Infrared Detector Information

Thread Starter


Joined Dec 29, 2010
From reading this located in the app note on the site, it seems like I need to send a frequency of 38.5khz to the IR led so it can be detected by the ir detector.

However, I'm a little confuse about this part

Since the IR detectors only see IR signals in the neighborhood of
38.5 kHz, the IR LEDs have to be flashed on and off at that
frequency. A 555 timer can be used for this purpose, but the 555
timer circuit is more complex and less functional than the circuit we
will use in this and the next chapter. F
Does this mean that using a 555 timer to pulse the IR LED will not work?


Joined Dec 26, 2010
No, it is clearly stated that a 555 circuit can be used, but whoever wrote this also claims that some other circuit described in the same document is simpler and has better performance.

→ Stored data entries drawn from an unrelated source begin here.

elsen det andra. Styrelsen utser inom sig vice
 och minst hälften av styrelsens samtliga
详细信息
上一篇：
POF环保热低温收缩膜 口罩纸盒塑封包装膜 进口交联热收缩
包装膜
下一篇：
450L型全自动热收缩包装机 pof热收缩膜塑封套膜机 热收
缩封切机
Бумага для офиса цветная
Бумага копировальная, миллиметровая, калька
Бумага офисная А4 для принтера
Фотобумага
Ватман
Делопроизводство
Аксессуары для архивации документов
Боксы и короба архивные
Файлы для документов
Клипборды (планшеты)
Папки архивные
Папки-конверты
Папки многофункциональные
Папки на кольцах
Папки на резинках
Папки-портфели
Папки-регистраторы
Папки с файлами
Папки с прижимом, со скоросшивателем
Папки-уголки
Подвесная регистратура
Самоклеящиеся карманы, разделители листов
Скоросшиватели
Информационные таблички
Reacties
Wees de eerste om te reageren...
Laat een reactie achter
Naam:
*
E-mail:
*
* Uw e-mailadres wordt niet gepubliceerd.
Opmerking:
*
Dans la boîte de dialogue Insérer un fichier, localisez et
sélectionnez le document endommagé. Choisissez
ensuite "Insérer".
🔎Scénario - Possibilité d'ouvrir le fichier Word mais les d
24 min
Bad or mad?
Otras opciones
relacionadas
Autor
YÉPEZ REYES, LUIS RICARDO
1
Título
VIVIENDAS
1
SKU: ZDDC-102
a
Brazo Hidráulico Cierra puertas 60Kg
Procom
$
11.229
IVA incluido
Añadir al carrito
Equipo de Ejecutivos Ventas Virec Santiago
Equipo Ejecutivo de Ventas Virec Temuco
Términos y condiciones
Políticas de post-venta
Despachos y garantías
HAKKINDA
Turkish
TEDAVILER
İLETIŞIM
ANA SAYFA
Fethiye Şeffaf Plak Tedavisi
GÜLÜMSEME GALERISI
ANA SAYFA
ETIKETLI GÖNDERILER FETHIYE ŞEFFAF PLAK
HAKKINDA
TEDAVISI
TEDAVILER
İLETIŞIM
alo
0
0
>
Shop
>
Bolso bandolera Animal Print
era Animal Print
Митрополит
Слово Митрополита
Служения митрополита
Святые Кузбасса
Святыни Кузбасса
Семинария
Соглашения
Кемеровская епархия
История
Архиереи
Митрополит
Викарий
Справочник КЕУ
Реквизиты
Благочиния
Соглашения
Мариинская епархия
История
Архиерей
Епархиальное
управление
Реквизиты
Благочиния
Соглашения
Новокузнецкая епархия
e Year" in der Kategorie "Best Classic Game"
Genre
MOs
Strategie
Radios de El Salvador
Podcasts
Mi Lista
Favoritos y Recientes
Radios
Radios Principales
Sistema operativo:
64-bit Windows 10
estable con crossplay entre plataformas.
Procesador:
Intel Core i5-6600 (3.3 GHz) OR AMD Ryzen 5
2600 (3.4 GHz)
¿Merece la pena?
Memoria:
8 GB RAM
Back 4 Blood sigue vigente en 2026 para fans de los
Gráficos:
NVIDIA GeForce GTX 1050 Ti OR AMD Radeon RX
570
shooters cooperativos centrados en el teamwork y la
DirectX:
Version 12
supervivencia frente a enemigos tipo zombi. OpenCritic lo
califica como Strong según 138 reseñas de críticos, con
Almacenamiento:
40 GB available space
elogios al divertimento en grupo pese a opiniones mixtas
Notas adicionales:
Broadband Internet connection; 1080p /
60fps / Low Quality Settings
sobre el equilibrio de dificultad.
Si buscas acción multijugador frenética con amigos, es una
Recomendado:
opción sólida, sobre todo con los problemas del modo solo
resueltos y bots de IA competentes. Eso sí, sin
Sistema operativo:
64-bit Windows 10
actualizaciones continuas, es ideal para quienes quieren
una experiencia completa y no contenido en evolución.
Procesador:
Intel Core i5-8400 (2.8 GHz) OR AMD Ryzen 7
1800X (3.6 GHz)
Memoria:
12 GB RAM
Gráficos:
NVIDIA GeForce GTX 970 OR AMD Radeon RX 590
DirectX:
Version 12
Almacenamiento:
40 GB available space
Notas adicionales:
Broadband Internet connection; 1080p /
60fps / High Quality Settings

I know from my own feeble efforts that understanding technical matters in a foreign tongue is not easy.


Joined Apr 24, 2011
You can think of the IR detector as a 3 terminal device: power, ground, and signal. If I am reading the data sheet correctly you need to give it 16 pulses of the 38.5 KHz for the output to respond, the output is low for a signal, and high for no signal.

For 16 pulses on or off, this is a data bit rate of 1.25KHz, or very small. That is great for things like a remote TV control, horrible for something like audio data.

If you get a 555 to run at the 38.5 KHz then you can drive an IR LED with that and get the receiver to "receive" it. When the 555 is running the detector outputs a low, stop the 555 and the receives outputs a high.

All you are doing then is a simple ON or OFF detection.
I have some questions please

1) Do i have to work with a frequency less than or equal 38KHz so that the receiver can detect it ?

2) I want to measure the distance between the IR and an object and am confused about the technique used so that i could program the IC.

THanks in advance.


Joined Apr 24, 2011
Answers (you're welcome)

1) Doesn't have to be exact, just make it as close as practicable. Say in the range of 37.5 to 38.5 KHz.

2) You can't use this receiver to do that, as it's output is very slow compared to what you are measuring (unless it's how far away the moon is).

To get an estimate the speeds you need take the distance you want to measure and divide that by the speed of light. Then if you want say 1% accuracy in your measurement divide that time by 100.

You'll get a very tiny number.


Joined May 22, 2011
There are receiver modules that can detect modulated 38KHz signals, like IRM3638 from Everlight. It has only 3 pins, the sensitivity is extremely high. You can find it here:
About the transmitter, I don't suggestion to use 555 although it's very cheap. The RC oscillator is not stable. A ATtiny or a STC15F02 will work better.
I tried the 3 leged receiver but i guess they aren't suitable in that project because it senses the wave from any place even if they are back to back. as u said, the sensitivity is extremely high.

I am thinking of using an Ultrasonic sensor instead but i am afraid of something. i will put two sensors side b side. lets say 12 cm far from each others. if the first sensor transmitted it's wave so that the first reveiver can detect it. will the second receiver also detects it ?? and how to avoid this problem. i don't want the other sensor to detect the first's sensor transmitting wave.